El cuidado de las ovejas es exigente y absorbente. Y por débiles y pecadores que seamos, todos sentimos un sentimiento de responsabilidad y ternura hacia quienes están a nuestro cuidado: “Si vosotros, pues, que sois malos, sabéis dar cosas buenas a vuestros hijos” (Lc 11, 13). Somos a la vez ovejas y pastores.

Ciertamente, somos ovejas, y cuando Jesús miró a las multitudes, como nos enseña el Evangelio de hoy, y las vio como ovejas sin pastor, también nos tuvo en cuenta a nosotros. Por eso, Él, el Buen Pastor, nos ha dado pastores, muy especialmente en el Papa, a quien confió principalmente el cuidado de las ovejas (cfr. Jn 21, 15-17).

Tenemos que reconocernos como ovejas, y esto forma parte de nuestra humildad. Estamos muy necesitados de protección y hay muchos lobos y bestias ahí fuera deseosos de devorarnos (véase Jn 10, 12; 1 Pe 5, 8). Si aceptamos que necesitamos los cuidados del Buen Pastor, él nos mantendrá a salvo en su redil (Jn 10, 1-16), nos dará pastores que nos guíen y nos enseñará largamente, como enseñó a la multitud.

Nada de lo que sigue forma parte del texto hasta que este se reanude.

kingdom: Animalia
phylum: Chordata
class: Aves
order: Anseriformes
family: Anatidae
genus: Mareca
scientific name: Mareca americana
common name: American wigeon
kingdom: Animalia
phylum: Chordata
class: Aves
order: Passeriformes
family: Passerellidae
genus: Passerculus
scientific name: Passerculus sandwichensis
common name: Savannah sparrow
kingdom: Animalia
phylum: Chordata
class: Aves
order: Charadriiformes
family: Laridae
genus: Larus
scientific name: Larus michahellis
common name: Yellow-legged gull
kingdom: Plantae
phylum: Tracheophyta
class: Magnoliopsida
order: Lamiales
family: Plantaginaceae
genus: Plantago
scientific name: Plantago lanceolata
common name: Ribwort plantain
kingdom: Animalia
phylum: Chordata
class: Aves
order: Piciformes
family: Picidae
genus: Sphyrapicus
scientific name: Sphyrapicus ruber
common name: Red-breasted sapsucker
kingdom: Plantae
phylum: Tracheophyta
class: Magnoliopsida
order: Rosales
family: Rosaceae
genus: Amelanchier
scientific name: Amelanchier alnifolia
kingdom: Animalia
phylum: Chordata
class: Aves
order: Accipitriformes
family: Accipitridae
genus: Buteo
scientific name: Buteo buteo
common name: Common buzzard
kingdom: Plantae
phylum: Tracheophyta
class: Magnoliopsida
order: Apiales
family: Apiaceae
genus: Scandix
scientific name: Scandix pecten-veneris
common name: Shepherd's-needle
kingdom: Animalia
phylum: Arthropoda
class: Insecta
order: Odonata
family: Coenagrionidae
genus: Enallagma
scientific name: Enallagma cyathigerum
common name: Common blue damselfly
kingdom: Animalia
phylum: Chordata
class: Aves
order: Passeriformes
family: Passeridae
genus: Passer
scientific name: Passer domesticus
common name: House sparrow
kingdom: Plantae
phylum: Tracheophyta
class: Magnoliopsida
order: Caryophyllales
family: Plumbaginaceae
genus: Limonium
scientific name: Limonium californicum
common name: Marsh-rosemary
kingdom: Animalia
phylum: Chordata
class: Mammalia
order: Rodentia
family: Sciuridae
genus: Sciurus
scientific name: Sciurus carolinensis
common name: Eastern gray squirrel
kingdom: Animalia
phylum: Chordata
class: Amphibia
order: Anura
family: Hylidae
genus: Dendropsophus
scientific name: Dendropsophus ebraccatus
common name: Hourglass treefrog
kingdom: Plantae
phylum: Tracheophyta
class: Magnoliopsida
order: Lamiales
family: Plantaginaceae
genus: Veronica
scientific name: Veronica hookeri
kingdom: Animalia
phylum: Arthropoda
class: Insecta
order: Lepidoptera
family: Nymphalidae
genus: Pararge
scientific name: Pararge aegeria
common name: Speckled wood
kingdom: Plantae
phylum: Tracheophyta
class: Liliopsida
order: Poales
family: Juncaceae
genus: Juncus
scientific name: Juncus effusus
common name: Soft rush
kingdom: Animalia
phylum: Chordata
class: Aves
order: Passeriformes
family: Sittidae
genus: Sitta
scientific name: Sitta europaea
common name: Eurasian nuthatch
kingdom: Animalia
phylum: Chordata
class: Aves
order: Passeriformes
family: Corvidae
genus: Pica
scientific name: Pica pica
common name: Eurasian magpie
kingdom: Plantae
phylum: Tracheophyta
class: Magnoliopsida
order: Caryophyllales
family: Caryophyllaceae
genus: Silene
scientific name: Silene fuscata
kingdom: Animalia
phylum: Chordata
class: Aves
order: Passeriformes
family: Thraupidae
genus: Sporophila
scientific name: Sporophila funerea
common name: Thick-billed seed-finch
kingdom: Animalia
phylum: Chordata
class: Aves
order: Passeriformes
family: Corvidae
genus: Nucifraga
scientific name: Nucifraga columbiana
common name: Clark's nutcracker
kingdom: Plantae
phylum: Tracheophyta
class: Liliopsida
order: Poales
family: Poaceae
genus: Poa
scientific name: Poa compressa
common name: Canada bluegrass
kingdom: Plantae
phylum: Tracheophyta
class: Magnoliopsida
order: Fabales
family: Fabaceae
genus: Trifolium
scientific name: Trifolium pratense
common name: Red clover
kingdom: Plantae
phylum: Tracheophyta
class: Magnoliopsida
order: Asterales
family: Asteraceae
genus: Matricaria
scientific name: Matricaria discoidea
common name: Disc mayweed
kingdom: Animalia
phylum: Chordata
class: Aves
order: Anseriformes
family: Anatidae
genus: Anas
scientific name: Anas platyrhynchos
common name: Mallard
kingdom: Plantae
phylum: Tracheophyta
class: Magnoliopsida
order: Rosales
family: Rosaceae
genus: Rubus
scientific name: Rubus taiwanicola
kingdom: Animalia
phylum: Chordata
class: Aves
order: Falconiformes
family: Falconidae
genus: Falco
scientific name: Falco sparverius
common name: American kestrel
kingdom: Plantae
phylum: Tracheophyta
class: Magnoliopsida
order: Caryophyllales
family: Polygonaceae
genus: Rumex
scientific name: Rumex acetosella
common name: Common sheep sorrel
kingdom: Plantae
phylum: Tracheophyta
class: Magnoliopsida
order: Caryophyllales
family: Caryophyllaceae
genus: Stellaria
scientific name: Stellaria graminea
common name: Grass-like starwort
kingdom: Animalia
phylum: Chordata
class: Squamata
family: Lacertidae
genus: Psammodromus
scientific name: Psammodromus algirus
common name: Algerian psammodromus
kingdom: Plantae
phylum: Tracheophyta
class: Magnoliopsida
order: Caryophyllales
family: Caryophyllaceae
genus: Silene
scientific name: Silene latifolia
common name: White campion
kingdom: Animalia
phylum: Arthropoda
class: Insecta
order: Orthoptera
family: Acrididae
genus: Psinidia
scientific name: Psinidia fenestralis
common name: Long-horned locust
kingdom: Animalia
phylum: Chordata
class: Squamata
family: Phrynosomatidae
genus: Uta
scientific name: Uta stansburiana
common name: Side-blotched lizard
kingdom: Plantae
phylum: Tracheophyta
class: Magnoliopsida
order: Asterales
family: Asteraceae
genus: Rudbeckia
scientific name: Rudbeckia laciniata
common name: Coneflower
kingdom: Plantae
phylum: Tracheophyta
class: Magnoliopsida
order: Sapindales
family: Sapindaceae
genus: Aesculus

Pero también somos pastores y esto significa que debemos soportar la carga de cuidar de los demás, ya seamos padres, ejerzamos la autoridad espiritual en la Iglesia o simplemente sintamos responsabilidad por hermanos, amigos, compañeros o subordinados en el trabajo.

“¡Ay de los pastores que dispersan y dejan que se pierdan las ovejas de mi rebaño” -oráculo del Señor-”, enseña Jeremías en la primera lectura. Ay incluso de los pastores negligentes, tan preocupados por su propia comodidad que descuidan las ovejas que tienen a su cargo. Como tuvo que aprender Caín, sí, somos guardianes de nuestro hermano (Gn 4, 9). Más bien, aspiremos a estar entre esos buenos pastores que Dios promete, por medio de Jeremías, levantar para que cuiden y apacienten su rebaño. Somos buenos pastores cuando somos buenos padres, buenos sacerdotes, buenos amigos, buenos hermanos, buenos jefes o colegas.

Pero, como en el caso de Jesús, esto exigirá la pérdida de tiempo personal y consuelo. Jesús se había enterado de la muerte de Juan el Bautista y, sin duda, esta fue una de las razones por las que quiso apartar a sus discípulos a un lugar solitario. Quería tener tiempo para llorar la muerte de su amigo. También quería dedicar tiempo a sus discípulos para ayudarles a procesar y celebrar sus primeros éxitos en la labor de evangelización. Jesús quería tiempo y espacio tanto para llorar como para alegrarse. No se le concedió ni lo uno ni lo otro. Llegaron las multitudes y ahí se acabó su descanso. Sin embargo, les enseñó generosamente “muchas cosas”. Esto es ser un pastor según el corazón de Cristo: estar dispuesto a renunciar al legítimo descanso y al cuidado personal cuando el cuidado de los demás lo requiere.